The Six Comprehension Strategies 1.Making Connections 2.Questioning 3.Visualizing 4.Inferring 5.Determining Importance 6.Synthesizing
Making Connections There are three main types of connections we make while reading text. Text-to-Self (T-S) refers to connections made between the text and the reader's personal experience. Text-to-Text (T-T) refers to connections made between a text being read to a text that was previously read. Text-to-World (T-W) refers to connections made between a text being read and something that occurs in the world.
Questioning Questions help students clarify and deepen understanding of the text they are reading.

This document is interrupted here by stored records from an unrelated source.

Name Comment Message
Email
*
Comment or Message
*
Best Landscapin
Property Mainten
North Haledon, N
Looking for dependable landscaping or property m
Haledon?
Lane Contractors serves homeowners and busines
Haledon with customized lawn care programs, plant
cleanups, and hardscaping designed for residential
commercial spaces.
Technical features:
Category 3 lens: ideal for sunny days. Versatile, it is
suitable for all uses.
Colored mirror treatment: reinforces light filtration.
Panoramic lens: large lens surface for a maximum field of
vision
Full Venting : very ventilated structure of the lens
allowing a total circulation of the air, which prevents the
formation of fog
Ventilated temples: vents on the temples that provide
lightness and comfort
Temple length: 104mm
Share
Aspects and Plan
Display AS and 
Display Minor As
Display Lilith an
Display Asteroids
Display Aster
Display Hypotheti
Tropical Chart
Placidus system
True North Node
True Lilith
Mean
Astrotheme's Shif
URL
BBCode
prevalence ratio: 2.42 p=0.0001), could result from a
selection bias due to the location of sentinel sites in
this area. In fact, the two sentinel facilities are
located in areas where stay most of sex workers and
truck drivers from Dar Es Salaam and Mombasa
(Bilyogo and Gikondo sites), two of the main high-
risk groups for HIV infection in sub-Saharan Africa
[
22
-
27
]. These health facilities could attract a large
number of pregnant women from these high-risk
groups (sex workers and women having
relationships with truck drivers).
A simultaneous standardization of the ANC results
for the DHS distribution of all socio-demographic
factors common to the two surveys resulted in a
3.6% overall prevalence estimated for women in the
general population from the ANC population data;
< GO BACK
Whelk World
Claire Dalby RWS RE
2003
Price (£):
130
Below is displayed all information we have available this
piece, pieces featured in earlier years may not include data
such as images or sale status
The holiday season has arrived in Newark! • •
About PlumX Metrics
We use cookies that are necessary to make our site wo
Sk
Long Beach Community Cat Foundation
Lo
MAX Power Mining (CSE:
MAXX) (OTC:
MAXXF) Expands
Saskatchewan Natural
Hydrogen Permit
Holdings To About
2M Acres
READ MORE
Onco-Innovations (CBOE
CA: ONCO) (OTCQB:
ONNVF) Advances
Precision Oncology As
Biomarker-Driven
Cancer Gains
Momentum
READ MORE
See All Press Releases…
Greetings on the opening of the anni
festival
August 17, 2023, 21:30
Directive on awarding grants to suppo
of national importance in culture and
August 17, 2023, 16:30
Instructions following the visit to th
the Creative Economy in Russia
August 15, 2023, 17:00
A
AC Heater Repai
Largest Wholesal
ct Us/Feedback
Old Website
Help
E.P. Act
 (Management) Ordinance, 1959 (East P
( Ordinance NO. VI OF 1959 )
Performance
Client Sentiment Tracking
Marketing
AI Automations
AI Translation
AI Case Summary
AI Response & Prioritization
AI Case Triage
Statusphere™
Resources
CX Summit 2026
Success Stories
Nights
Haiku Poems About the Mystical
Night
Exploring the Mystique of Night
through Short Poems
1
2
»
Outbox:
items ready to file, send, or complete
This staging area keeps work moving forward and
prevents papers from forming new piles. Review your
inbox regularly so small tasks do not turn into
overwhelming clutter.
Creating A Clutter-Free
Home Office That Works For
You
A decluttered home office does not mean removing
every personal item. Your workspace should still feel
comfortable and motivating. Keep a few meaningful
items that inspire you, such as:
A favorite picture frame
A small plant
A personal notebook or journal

IN THE TEXT Right ThereThink & Search Single sentence Two sentences related by pronoun Explanation Compare/Contrast Cause/Effect List/Example IN MY MIND Author & YouOn your own
Visualizing 1.Mental pictures are the cinema unfolding in your mind that make reading three-dimensional. 2.Visualization helps readers engage with text in ways that make it personal and memorable. 3.Readers adapt their images as they continue to read.

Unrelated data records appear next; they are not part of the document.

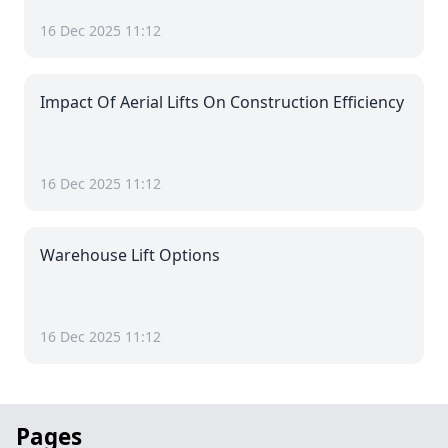
16 Dec 2025 11:12
Impact Of Aerial Lifts On Construction Efficiency
16 Dec 2025 11:12
Warehouse Lift Options
16 Dec 2025 11:12
Pages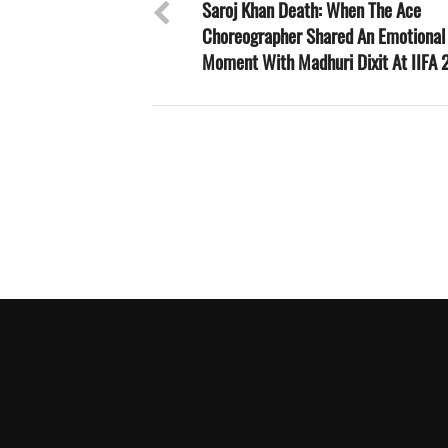
Saroj Khan Death: When The Ace
Choreographer Shared An Emotional
Moment With Madhuri Dixit At IIFA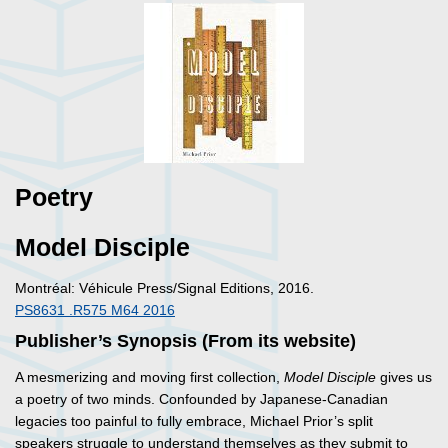
Poetry
Model Disciple
Montréal: Véhicule Press/Signal Editions, 2016.
PS8631 .R575 M64 2016
Publisher’s Synopsis (From its website)
A mesmerizing and moving first collection,
Model Disciple
gives us
a poetry of two minds. Confounded by Japanese-Canadian
legacies too painful to fully embrace, Michael Prior’s split
speakers struggle to understand themselves as they submit to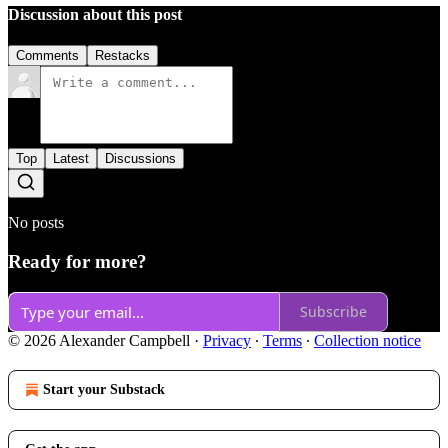
Discussion about this post
Comments
Restacks
Top
Latest
Discussions
No posts
Ready for more?
Subscribe
© 2026 Alexander Campbell
·
Privacy
∙
Terms
∙
Collection notice
Start your Substack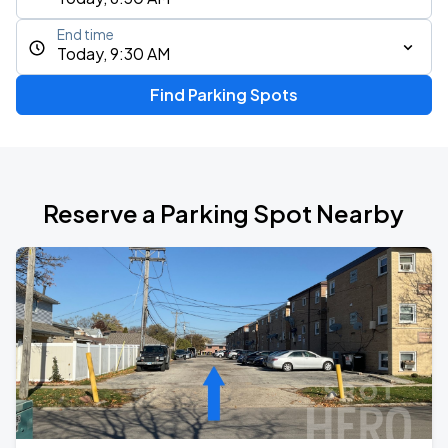
End time
Today, 9:30 AM
Find Parking Spots
Reserve a Parking Spot Nearby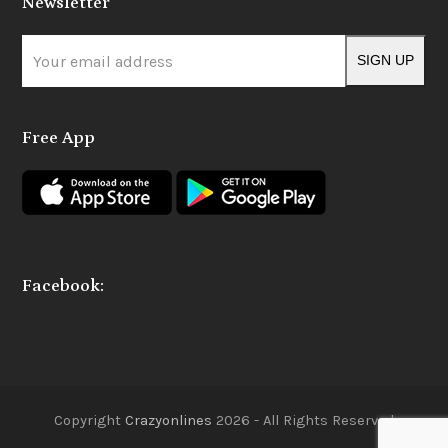
Newsletter
b
a
o
g
o
r
Your
k
a
SIGN UP
m
email
address
Free App
Facebook:
Copyright
Crazyonlines
2026 - All Rights Reserved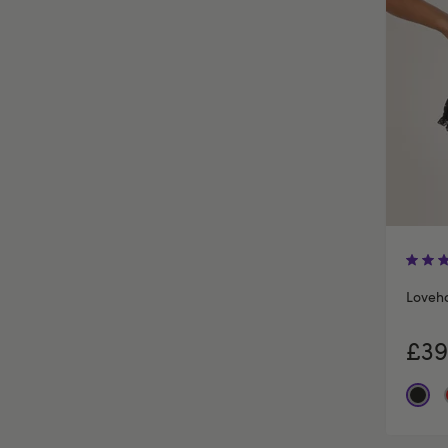
Loveh
£39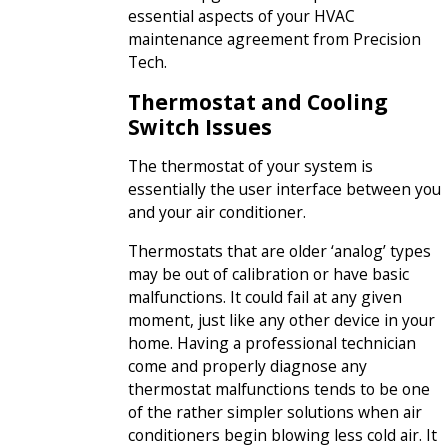
essential aspects of your HVAC
maintenance agreement from Precision
Tech.
Thermostat and Cooling
Switch Issues
The thermostat of your system is
essentially the user interface between you
and your air conditioner.
Thermostats that are older ‘analog’ types
may be out of calibration or have basic
malfunctions. It could fail at any given
moment, just like any other device in your
home. Having a professional technician
come and properly diagnose any
thermostat malfunctions tends to be one
of the rather simpler solutions when air
conditioners begin blowing less cold air. It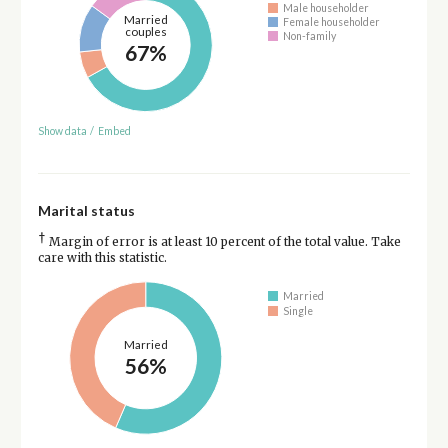
Male householder
Married
Female householder
couples
Non-family
67%
Show data
/
Embed
Marital status
†
Margin of error is at least 10 percent of the total value. Take
care with this statistic.
Married
Single
Married
56%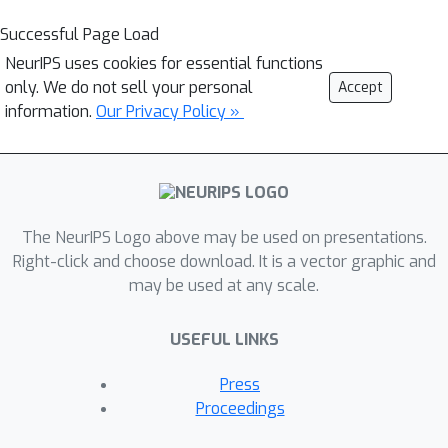
Successful Page Load
NeurIPS uses cookies for essential functions
only. We do not sell your personal
Accept
information.
Our Privacy Policy »
The NeurIPS Logo above may be used on presentations.
Right-click and choose download. It is a vector graphic and
may be used at any scale.
USEFUL LINKS
Press
Proceedings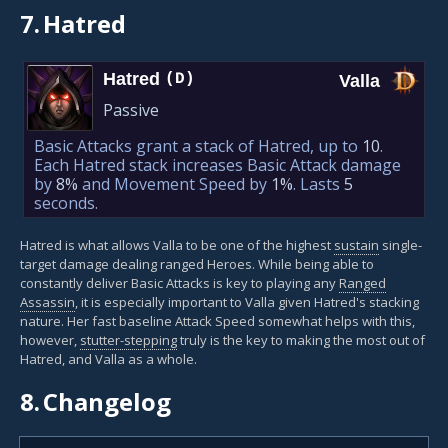
7.
Hatred
Hatred
(D)
Valla
Passive
Basic Attacks grant a stack of Hatred, up to
10
.
Each Hatred stack increases Basic Attack damage
by
8%
and Movement Speed by
1%
. Lasts
5
seconds.
Hatred is what allows Valla to be one of the highest
sustain
single-
target damage dealing ranged Heroes. While being able to
constantly deliver Basic Attacks is key to playing any
Ranged
Assassin
, it is especially important to Valla given Hatred's stacking
nature. Her fast baseline Attack Speed somewhat helps with this,
however,
stutter-stepping
truly is the key to making the most out of
Hatred, and Valla as a whole.
8.
Changelog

Inferring Usually referred to as "reading between the lines". This strategy usually involves: 1.Forming a best guess using evidence -- context clues, picture clues, etc. 2.Making predictions 3.Drawing conclusions 4.Finding meaning of unknown words
Inferring Word Meanings From Context Fortunately, the dizzy spell was transient. He was able to continue playing within seconds and had no trouble winning the match. When you describe an event as “transient,” you are saying that __________. a. it sounds like a train b. it is quite harmful c. it helps you win d. it doesn't last long
Determining Importance People are bombarded daily with information. 1.Knowing the purpose for reading helps determine what's important. 2.Reader's need to distinguish between: Fiction and nonfiction Important from unimportant information
Synthesizing Thinking evolves through a process. Reader's thinking changes as they gather more information. New information makes the reader re- evaluate their schema to form new schema.

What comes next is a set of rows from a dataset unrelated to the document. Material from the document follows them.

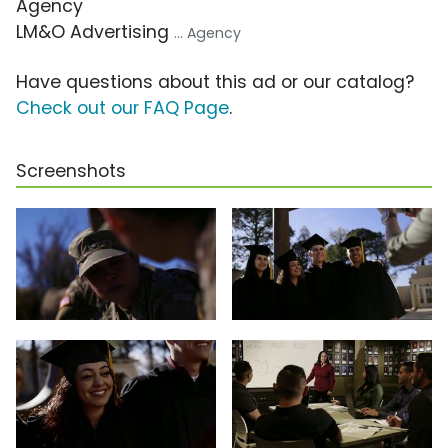
Agency
LM&O Advertising
... Agency
Have questions about this ad or our catalog?
Check out our FAQ Page
.
Screenshots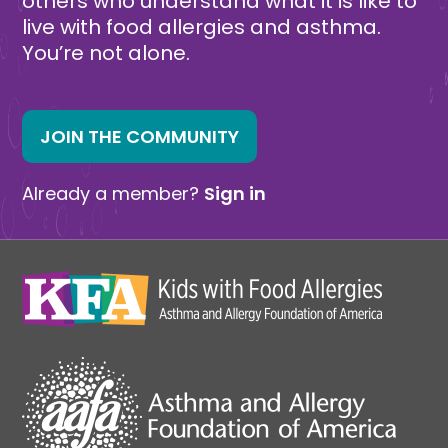
others who understand what it is like to
live with food allergies and asthma.
You’re not alone.
JOIN THE COMMUNITY
Already a member?
Sign in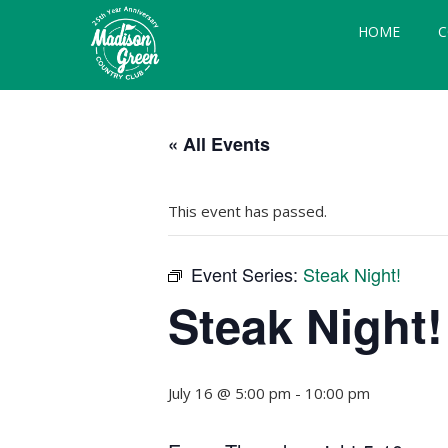
Skip
Skip
Skip
HOME
C
to
to
to
primary
main
footer
navigation
content
Madison
Royal
Palm
Green
« All Events
Beach,
Country
FL
Club
This event has passed.
Event Series:
Steak Night!
Steak Night!
July 16 @ 5:00 pm
-
10:00 pm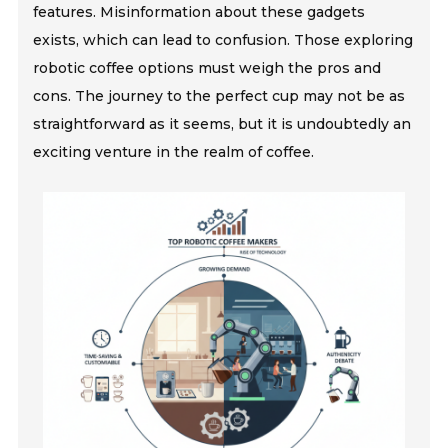
features. Misinformation about these gadgets
exists, which can lead to confusion. Those exploring
robotic coffee options must weigh the pros and
cons. The journey to the perfect cup may not be as
straightforward as it seems, but it is undoubtedly an
exciting venture in the realm of coffee.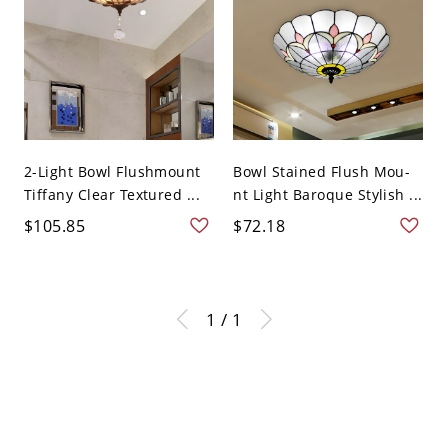
2-Light Bowl Flushmount
Bowl Stained Flush Mou-
Tiffany Clear Textured ...
nt Light Baroque Stylish ...
$105.85
$72.18
1 / 1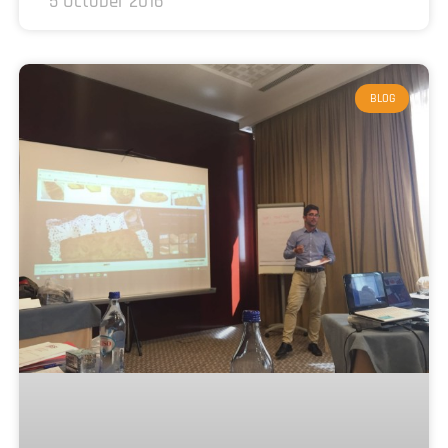
5 October 2016
BLOG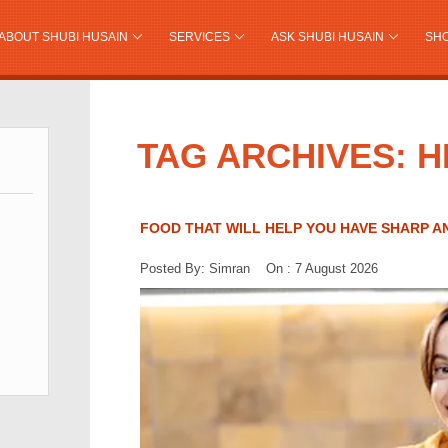
ABOUT SHUBI HUSAIN
SERVICES
ASK SHUBI HUSAIN
SH
TAG ARCHIVES: 
FOOD THAT WILL HELP YOU HAVE SHARP 
Posted By: Simran On : 7 August 2026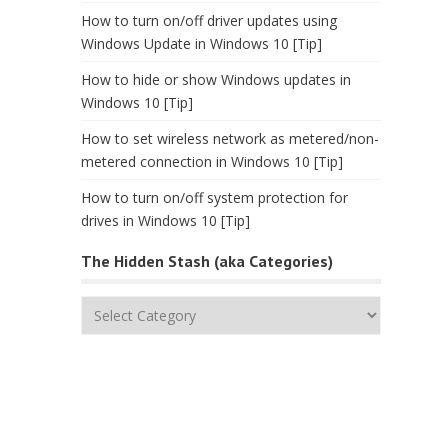
How to turn on/off driver updates using
Windows Update in Windows 10 [Tip]
How to hide or show Windows updates in
Windows 10 [Tip]
How to set wireless network as metered/non-
metered connection in Windows 10 [Tip]
How to turn on/off system protection for
drives in Windows 10 [Tip]
The Hidden Stash (aka Categories)
The
Hidden
Stash
(aka
Categories)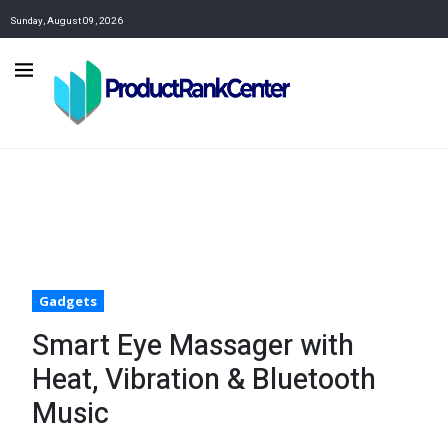
Sunday, August 09, 2026
Gadgets
Smart Eye Massager with
Heat, Vibration & Bluetooth
Music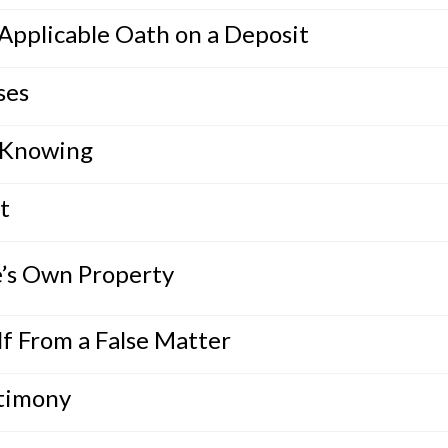
 Applicable Oath on a Deposit
ses
 Knowing
t
e’s Own Property
f From a False Matter
stimony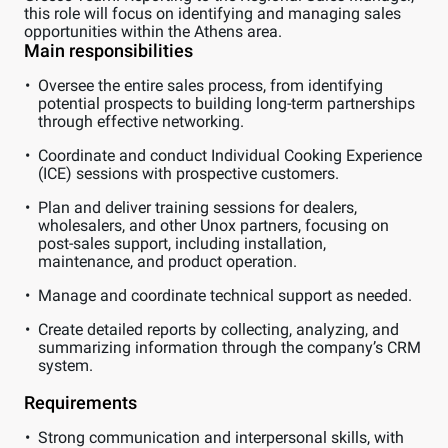
this role will focus on identifying and managing sales
opportunities within the Athens area.
Main responsibilities
Oversee the entire sales process, from identifying
potential prospects to building long-term partnerships
through effective networking.
Coordinate and conduct Individual Cooking Experience
(ICE) sessions with prospective customers.
Plan and deliver training sessions for dealers,
wholesalers, and other Unox partners, focusing on
post-sales support, including installation,
maintenance, and product operation.
Manage and coordinate technical support as needed.
Create detailed reports by collecting, analyzing, and
summarizing information through the company’s CRM
system.
Requirements
Strong communication and interpersonal skills, with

Key Concept Synthesis 1.Examine for titles, subtitles, bold headings, and supportive graphics or visuals. 2.Determining which sentence in a paragraph is the topic sentence 3.Learning to identify statements that “forecast” main ideas or key concepts that will come at some point later on in the reading. 4.Recognizing that transitions may sometimes help to identify a main idea or a possible shift in the writer’s thinking. 5.Examining the summary statements in the paragraphs to verify and condense the main ideas or key concepts.